Arpik Missakian (née: Arpik Alice Missakian; February 1, 1926 – June 19, 2015; Armenian Արփիկ Միսաքեան) was a French journalist of Armenian origin. She is known for having been the editor-in-chief of the Armenian-language newspaper Haratch from 1957 to 2009.

== Biography ==
Arpik Missakian was born on February 1, 1926, in Paris. The daughter of journalist and founder of the Haratch newspaper, Chavarche Missakian, Arpik was exposed to the profession from a very young age. She learned the basics and gained practical experience in issues related to printing, distribution, and financial management of a daily newspaper like the one run by her father. Additionally, she learned Western Armenian within the family and by interacting with Armenian intellectuals residing in or passing through Paris. This helped her establish strong connections within the Armenian diaspora in France.

Upon the death of her father in 1957, Arpik Missakian took over the newspaper as its editor-in-chief. She was responsible for launching the monthly literary and artistic supplement titled Midk yèv Arvest (Armenian: Միտք եւ արուեստ, literally "Thought and Art").

Supported from 1984 by another journalist, Arpi Totoyan (b. in 1945 in Istanbul), Arpik Missakian ran the newspaper until 2009, when it ended.

She died on June 19, 2015, in Paris at the age of 89. She was buried in the family vault at Père-Lachaise Cemetery (88th division) on June 25. Her death was mourned by the Armenian community in France, as Arpik Missakian was a pillar of the community.

== Bibliography ==
She translated one of her father Chavarche Missakian's writings from Armenian to French:

- Chavarche Missakian (translated by Arpik Missakian, postface by Krikor Beledian), Face à l'innommable : avril 1915, Marseille, Éditions Parenthèses, coll. "Diasporales", 2015, 144 pages. (ISBN 978-2-86364-299-3, BNF 44315258)
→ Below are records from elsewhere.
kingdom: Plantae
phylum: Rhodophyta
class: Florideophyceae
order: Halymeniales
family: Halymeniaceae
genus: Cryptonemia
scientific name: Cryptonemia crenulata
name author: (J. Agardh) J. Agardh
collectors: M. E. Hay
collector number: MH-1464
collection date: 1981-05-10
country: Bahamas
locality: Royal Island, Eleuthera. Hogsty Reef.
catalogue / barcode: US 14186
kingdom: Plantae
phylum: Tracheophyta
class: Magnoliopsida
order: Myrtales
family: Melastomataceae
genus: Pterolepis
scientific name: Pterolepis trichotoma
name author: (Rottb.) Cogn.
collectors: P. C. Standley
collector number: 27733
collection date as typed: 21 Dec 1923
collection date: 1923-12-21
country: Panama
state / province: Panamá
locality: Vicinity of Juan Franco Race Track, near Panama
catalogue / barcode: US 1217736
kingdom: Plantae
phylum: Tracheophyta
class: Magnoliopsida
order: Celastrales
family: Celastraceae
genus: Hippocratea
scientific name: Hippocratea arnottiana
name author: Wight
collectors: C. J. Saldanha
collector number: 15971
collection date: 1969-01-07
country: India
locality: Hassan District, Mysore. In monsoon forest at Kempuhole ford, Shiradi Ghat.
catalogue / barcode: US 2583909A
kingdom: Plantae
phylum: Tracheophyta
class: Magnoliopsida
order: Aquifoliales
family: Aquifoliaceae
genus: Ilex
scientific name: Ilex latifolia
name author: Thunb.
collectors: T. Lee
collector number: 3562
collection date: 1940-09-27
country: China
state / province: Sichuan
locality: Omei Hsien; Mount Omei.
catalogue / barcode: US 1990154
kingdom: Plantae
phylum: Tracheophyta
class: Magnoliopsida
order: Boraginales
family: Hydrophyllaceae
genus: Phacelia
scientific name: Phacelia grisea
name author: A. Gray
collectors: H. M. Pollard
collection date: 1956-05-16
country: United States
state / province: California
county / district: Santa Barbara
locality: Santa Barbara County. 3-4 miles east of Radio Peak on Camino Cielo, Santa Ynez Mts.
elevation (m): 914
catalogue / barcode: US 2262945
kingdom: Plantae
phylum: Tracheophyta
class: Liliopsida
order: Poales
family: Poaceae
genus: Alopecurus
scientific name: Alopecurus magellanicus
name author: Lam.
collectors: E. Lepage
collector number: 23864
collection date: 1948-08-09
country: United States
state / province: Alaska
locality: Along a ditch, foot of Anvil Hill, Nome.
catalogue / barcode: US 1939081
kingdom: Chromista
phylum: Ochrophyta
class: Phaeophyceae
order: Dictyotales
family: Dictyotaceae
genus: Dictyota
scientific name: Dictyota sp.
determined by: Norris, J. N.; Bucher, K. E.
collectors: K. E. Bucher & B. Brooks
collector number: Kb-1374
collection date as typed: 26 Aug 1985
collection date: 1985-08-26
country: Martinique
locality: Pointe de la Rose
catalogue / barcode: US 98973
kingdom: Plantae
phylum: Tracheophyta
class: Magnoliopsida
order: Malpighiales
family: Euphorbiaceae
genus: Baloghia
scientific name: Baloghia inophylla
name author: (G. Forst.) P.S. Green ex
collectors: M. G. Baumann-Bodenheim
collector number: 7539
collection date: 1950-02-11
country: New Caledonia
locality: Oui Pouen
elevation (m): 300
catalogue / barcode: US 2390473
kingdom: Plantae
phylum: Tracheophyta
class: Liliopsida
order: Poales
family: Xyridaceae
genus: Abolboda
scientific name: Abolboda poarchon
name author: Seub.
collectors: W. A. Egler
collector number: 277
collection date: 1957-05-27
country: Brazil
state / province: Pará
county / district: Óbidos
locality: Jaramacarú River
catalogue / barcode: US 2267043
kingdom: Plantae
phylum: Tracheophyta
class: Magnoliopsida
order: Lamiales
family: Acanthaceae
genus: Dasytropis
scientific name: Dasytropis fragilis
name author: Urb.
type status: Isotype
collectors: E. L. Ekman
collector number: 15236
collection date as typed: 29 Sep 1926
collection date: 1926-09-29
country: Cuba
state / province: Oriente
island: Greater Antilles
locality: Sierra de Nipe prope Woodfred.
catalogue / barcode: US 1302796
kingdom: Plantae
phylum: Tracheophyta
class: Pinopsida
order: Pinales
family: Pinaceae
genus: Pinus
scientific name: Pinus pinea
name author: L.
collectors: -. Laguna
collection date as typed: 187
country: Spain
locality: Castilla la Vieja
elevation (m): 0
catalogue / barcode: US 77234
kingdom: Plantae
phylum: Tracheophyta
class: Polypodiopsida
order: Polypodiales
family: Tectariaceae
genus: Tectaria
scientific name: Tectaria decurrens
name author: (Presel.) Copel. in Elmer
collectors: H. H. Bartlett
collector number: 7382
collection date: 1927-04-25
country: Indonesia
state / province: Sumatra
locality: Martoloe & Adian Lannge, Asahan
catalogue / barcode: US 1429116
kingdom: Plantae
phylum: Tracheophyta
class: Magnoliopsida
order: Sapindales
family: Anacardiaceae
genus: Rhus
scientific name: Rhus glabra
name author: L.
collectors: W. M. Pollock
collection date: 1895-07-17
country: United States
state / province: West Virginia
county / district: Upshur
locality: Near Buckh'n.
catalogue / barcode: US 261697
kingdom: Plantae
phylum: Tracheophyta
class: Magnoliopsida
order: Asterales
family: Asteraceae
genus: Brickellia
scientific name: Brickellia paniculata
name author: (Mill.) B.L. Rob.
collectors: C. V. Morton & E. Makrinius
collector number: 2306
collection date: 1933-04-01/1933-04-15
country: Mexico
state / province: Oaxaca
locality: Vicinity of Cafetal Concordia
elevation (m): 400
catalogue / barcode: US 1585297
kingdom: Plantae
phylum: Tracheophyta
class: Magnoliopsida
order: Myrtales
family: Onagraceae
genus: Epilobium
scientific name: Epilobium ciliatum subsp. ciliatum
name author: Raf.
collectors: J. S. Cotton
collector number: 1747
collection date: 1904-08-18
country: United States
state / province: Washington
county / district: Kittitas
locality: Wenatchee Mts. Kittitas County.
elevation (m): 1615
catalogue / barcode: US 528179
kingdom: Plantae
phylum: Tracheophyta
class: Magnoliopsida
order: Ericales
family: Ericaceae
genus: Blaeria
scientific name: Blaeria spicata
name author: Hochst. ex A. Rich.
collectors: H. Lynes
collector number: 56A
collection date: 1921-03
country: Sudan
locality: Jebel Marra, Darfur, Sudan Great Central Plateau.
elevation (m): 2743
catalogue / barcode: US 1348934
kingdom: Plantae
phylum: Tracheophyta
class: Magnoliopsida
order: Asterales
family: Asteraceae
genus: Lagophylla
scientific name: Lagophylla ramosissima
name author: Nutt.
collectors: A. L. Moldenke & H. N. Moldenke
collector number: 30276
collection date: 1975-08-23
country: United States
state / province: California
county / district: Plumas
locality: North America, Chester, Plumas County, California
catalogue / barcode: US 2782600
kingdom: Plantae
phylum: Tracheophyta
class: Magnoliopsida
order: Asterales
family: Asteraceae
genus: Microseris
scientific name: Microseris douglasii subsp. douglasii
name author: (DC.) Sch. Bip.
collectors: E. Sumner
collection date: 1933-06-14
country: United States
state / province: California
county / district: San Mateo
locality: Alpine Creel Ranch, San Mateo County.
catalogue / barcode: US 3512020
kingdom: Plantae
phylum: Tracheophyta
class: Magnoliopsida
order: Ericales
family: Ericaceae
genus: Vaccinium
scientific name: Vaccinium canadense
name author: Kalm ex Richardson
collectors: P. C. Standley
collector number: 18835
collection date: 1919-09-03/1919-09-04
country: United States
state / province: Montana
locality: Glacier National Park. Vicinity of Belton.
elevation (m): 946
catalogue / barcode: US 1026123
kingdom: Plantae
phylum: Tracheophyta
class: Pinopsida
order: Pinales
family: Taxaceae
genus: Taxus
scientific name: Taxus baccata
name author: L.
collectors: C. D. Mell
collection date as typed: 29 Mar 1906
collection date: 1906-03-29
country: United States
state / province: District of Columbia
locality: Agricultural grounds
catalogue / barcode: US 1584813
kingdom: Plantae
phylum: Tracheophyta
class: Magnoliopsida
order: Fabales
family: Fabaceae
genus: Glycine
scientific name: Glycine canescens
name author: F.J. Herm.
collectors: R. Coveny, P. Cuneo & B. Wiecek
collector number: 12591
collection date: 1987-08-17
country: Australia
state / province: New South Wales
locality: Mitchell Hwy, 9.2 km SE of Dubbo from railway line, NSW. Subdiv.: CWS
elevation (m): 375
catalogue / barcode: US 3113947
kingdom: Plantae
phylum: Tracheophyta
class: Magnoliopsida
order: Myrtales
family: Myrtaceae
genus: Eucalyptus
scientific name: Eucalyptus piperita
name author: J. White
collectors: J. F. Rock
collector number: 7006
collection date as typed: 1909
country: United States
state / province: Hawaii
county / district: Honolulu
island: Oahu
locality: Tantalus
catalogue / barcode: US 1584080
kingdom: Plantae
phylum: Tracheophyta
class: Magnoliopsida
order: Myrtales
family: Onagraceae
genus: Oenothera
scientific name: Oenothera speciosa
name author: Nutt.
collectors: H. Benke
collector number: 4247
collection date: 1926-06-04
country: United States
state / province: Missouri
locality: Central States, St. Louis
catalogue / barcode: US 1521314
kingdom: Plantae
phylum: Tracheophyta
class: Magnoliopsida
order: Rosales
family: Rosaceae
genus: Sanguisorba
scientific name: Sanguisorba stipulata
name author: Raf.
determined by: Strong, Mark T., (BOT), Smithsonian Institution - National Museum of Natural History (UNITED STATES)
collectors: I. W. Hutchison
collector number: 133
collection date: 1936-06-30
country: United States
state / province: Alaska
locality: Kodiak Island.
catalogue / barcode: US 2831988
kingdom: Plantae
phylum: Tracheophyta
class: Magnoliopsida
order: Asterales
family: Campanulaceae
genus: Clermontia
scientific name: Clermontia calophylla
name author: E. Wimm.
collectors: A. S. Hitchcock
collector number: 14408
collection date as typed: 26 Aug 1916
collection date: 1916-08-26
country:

== Documentary about her ==
- Arby Ovanessian, Portrait connu et inconnu, 2019: a documentary filmed in 2009 and part of the documentary film trilogy "Haratch 83" dedicated to the newspaper Haratch. Portrait connu et inconnu includes a lengthy interview with Arpik Missakian. It was first broadcast on October 27, 2019, at the Péniche Anako.

== Honors ==
Since March 2022, Chavarche-et-Arpik-Missakian Square in the 9th arrondissement of Paris has been named in her honor.